Here I was sure that I was about to transport her into the same level of enraptured glee she felt when I first gave her that bloody book. This was going to bring me back from the island of celibacy. This was the nugget of truth that would make my wife . . . grateful.
Again, SPOILER ALERT . . . I wish I had told my wife that before blurting out, “Bella and Edward get married.”
Dead silence. It felt like five minutes of absolute silence. And then, in the weakest whimper I’ve ever heard my wife utter, “Wh . . . what?”
“Yeah, Stephenie Meyer gave an interview, and she said they definitely get . . .” but I never finished that sentence. I was interrupted by a blood-curdling scream of intermingled wrath and horror.
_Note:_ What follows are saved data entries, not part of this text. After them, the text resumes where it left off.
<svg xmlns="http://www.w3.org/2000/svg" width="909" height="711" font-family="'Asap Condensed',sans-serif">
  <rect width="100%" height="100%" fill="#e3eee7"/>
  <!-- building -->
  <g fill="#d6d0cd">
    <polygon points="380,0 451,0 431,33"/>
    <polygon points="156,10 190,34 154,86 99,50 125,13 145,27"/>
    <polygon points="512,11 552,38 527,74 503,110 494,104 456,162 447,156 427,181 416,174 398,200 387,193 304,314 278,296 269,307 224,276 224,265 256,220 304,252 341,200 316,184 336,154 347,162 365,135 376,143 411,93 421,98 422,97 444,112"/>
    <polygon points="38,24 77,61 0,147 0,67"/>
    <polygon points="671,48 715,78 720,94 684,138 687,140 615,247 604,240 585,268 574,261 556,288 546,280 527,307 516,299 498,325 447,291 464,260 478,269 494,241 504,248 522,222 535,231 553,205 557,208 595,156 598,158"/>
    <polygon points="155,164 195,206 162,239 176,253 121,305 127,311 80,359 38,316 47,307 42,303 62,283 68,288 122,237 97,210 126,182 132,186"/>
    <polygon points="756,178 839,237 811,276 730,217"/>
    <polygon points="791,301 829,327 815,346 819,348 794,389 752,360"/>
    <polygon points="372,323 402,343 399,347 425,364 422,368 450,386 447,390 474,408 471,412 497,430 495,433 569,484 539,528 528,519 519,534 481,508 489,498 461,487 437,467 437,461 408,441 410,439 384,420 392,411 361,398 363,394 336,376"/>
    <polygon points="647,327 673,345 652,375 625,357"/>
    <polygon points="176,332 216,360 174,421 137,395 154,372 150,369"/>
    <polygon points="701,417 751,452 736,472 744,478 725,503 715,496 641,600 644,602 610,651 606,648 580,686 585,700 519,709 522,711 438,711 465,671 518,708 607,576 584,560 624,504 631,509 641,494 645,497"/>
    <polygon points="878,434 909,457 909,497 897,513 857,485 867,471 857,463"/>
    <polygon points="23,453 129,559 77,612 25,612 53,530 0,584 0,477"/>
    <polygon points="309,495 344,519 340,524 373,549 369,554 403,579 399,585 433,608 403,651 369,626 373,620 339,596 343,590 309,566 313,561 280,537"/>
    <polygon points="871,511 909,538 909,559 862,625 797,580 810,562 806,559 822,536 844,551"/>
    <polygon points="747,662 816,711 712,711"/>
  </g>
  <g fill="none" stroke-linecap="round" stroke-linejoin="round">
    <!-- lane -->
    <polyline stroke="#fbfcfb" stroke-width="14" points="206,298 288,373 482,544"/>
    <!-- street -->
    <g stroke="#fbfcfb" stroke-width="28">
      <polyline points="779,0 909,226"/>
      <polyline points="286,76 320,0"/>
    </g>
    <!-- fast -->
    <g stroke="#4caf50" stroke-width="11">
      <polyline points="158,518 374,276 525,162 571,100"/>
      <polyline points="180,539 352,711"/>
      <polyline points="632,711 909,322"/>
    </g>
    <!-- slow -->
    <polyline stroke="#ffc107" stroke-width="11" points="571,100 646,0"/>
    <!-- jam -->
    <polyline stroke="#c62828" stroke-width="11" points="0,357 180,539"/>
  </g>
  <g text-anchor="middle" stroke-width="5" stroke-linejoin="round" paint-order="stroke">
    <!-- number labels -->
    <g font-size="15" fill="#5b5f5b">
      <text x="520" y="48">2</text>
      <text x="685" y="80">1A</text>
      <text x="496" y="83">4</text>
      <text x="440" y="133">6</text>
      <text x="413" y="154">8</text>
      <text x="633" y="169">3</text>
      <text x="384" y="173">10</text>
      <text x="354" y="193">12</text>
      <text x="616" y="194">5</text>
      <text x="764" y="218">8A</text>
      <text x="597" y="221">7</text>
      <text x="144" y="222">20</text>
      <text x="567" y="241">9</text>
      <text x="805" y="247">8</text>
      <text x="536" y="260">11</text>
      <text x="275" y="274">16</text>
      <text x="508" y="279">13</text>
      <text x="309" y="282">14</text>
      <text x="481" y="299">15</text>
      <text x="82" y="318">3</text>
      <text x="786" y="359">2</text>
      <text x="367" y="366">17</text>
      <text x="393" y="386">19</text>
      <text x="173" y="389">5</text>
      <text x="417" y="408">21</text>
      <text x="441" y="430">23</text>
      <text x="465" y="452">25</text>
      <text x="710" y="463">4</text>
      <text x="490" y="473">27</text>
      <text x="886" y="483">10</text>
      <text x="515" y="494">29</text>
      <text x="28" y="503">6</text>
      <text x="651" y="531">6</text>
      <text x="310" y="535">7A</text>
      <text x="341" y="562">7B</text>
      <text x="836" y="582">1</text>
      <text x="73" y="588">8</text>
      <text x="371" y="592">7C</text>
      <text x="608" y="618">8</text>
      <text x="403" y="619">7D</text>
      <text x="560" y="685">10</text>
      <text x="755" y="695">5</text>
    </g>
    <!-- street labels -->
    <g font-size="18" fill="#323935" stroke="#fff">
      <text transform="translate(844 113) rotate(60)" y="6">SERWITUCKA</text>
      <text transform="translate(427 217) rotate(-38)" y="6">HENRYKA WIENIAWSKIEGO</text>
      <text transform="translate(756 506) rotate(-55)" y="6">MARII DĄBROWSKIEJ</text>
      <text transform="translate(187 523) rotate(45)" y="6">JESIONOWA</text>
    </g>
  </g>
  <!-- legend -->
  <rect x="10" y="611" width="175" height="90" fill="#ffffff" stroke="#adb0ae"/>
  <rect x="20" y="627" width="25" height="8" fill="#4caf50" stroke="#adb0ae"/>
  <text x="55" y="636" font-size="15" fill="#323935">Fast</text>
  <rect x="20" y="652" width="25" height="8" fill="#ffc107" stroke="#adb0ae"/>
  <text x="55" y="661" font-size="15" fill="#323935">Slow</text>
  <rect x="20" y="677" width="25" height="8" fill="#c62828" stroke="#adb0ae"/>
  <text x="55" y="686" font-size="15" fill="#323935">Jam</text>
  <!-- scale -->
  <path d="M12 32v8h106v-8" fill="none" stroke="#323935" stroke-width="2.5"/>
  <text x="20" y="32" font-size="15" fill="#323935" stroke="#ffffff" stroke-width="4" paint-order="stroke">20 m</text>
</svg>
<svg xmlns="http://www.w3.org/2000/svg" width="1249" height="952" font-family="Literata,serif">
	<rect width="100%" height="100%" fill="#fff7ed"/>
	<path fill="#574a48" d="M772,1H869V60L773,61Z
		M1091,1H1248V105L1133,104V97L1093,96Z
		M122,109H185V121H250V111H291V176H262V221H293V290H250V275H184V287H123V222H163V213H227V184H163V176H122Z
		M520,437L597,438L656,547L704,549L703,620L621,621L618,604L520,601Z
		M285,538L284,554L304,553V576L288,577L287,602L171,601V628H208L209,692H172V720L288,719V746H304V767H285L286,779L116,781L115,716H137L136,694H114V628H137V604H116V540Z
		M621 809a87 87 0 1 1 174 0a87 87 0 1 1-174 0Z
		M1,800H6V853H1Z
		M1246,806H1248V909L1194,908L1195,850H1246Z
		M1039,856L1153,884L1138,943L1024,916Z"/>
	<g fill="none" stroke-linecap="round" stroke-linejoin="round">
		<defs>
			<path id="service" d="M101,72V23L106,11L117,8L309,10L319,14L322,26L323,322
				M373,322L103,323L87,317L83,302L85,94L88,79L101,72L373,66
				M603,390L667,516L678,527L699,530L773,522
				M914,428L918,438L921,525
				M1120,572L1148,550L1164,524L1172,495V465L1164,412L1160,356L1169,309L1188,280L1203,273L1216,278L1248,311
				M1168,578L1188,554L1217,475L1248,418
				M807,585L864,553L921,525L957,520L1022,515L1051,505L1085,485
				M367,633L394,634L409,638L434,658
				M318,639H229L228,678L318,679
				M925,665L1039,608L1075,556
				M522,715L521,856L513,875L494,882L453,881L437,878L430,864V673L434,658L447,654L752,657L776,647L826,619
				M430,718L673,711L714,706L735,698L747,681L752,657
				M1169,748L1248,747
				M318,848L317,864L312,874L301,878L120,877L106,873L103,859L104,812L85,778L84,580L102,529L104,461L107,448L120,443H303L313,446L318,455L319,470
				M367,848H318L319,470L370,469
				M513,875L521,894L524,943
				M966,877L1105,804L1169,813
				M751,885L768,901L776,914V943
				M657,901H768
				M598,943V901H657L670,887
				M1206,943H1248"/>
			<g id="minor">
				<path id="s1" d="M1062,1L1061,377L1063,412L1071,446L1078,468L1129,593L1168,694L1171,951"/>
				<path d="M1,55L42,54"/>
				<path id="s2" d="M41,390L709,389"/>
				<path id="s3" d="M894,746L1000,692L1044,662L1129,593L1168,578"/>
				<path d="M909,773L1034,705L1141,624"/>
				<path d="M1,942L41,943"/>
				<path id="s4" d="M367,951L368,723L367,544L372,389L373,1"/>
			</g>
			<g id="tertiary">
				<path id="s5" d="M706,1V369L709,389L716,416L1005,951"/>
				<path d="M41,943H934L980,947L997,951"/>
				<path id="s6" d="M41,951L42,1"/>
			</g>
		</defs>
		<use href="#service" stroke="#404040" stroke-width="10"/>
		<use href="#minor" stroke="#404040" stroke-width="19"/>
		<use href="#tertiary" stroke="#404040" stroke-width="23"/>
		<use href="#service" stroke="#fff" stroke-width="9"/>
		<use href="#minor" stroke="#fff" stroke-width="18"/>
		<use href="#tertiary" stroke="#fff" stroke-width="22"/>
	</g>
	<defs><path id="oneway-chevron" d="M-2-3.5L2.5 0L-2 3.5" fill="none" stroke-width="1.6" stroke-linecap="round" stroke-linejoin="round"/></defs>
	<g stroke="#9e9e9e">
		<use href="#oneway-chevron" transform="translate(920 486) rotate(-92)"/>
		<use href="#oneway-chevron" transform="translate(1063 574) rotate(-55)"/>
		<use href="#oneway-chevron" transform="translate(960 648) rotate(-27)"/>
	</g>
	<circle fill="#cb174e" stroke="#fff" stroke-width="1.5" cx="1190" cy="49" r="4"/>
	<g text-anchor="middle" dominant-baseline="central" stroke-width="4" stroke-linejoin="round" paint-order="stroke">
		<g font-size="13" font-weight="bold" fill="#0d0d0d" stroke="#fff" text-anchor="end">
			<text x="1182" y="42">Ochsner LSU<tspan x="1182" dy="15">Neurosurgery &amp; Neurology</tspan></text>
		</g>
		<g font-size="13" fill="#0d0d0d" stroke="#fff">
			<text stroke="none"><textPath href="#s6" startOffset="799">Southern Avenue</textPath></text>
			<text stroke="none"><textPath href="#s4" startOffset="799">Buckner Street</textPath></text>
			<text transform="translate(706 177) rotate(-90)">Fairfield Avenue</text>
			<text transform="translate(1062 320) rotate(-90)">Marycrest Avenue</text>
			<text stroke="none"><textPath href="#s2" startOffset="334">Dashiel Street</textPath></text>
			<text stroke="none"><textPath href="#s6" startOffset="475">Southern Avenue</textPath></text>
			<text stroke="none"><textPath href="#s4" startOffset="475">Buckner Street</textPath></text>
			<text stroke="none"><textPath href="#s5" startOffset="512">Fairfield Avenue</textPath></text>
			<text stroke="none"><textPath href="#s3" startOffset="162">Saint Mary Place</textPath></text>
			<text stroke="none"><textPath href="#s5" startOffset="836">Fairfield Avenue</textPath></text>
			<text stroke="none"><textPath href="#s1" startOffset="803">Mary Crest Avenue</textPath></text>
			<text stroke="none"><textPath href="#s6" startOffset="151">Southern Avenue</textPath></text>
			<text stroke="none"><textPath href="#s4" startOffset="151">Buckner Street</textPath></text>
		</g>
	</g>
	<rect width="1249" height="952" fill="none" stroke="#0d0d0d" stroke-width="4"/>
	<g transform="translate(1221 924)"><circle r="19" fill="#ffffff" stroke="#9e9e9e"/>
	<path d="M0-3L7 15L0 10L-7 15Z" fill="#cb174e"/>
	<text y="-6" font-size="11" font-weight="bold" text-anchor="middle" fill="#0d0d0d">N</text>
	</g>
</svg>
As it turns out, my wife had instituted a total media ban to prevent being subject to even the slightest spoiler. I was the least likely person in the world to violate that ban, or so she thought. And then . . . click. She hung up.
We didn’t talk for several days. She bought the book. She read the book. I asked if she wanted to talk about it. She did, but not to me. If she had been on Team Jacob, I’m pretty confident she would have killed me. Instead she was just angry, but not violently so.
Six nights later, my wife lifted her ban of chastity. No glass was broken. I was grateful. What I didn’t appreciate (and still don’t) was that, whether out of spite or out of fantasy, my wife didn’t thank me during grateful time. Oh no, she called out to Edward. Still does.
I hate you, Twilight. With every ounce of loathing I can summon, I hate you to death.